My Sub 37 currently sits atop a 100 year old school desk near my mixing desk. It is often elemental to my writing/arranging process.

       Ever wonder why people think hip-hop when they hear the term "producer" these days? It's because hip-hop is a genera created by producers, for producers in a studio setting in which they have 100% control of the sound. This method of creation was only possible with the advent of overdubbing and is first seen in disco. Producers would arrange a song and then record it piece by piece: Rhythm section, horns, a string section and finally bring in the vocalist, making sure everything was perfect along the way. Then it would be mixed and mastered, often in the same studio it was written in.

      Once electronic instruments were popularized in the 80's, the process of layering well isolated sounds became easier and much more affordable. A producer could have a perfectly isolated 808 kick and snare and bring in, say, a Juno-106 without worrying about the acoustic qualities of the space. They could lay down the foundation of a track at Carnagy Hall or in a wigwam in a wormhole and it wouldn't matter- the sound would be the same.  

      I discovered these qualities after I fell in love with the sound, but I guess the move towards more synthesis was purpose driven to the extent that I love the idea of being able to craft sounds that fit texturally and tonally exactly where they need to sit within the mix. That level of control lets you have the scientific precision that every engineer craves. And as an independent producer who often records and mixes from a home studio, the control over sonic isolation is very valuable.

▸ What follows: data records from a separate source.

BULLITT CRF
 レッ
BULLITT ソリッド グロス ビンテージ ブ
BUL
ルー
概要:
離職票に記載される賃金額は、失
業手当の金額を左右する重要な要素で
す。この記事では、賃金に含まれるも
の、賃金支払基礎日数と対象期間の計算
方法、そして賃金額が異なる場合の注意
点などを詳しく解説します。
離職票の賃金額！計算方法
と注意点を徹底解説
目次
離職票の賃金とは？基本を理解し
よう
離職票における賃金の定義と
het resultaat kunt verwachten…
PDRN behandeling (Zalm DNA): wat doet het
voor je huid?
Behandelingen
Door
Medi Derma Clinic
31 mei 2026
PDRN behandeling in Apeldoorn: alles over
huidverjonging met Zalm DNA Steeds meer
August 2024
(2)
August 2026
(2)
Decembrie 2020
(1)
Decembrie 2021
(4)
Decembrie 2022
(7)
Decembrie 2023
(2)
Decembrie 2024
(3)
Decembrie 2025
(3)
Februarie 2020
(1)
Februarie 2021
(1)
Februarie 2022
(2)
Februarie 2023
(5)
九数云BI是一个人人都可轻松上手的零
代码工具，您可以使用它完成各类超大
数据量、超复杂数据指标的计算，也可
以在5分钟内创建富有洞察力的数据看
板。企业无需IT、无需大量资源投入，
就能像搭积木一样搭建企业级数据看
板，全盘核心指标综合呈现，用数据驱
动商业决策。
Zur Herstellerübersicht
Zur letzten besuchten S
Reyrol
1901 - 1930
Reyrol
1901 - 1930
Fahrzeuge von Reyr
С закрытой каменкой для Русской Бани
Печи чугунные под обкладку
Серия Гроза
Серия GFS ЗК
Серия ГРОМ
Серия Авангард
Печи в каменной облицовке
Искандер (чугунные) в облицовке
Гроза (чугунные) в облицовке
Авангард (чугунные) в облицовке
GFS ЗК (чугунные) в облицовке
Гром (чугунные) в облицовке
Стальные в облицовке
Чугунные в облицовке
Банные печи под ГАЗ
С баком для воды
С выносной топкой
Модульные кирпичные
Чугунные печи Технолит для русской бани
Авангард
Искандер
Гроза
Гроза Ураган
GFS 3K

      Another big change during that period was making the switch from Pro Tools and Logic (more traditional Digital Audio Workstations) to Ableton Live. This introduced an entirely new process for writing and arranging. Recording is a constant battle to capture creativity in the midst of stress, time constraints and technology that always finds a way to go awry. True art is perfect, even when it has mistakes in it because the momentum of inspiration is there. Think about anytime Charley Parker hit a wrong note- he never has because he keeps the momentum going and incorporates the surprises into the music. Jackson Pollock, throwing paint at the canvas- there's a level of control that the artist must give up in order to channel inspiration. Sound is molten until it hits the tape head, but interupt that flow of that inspiration and you'll end up with a track that has a kink in it. Nothing can distract an artist more than telling them to wait in between takes. I cringe when I have to hit the talk back button and say, "one moment, let me find that."

      Ableton is usually known as a platform DJ's use on stage as well as a DAW that people produce their own music in. As such, it is rare, as far as I know, to see it in a studio being used with more traditional, disco era production methods. But I love it because it is a recording platform that I can "play" like an instrument. It's unique "Session" layout is a grid mode that allows me the same kind of immediacy in arranging, writing and recording that the artist needs from their engineer, and because we're both able to be creative in real time, it's easy to find that momentum of inspiration and channel it together. It's also an excellent platform for digital synthesis with it's integrated system, Operator and others.

      That winter I dove deep down the "synth hole" [colloquially dubbed by my friends], and emerged a producer with a brand new lease on the creative process. Fast forward to today, when synthesis plays a critical role in how I develop new tones and textures, experiment with rhythms, and arrange parts. I'm always researching and learning more because the depth of possibilities is really bottomless. It's funny how something that is so often undervalued to most commercial studios can be the perfect tool for endless creativity. If you're a musician or an engineer itching to try something new, I'll warn you to proceed with caution because it can pull you in.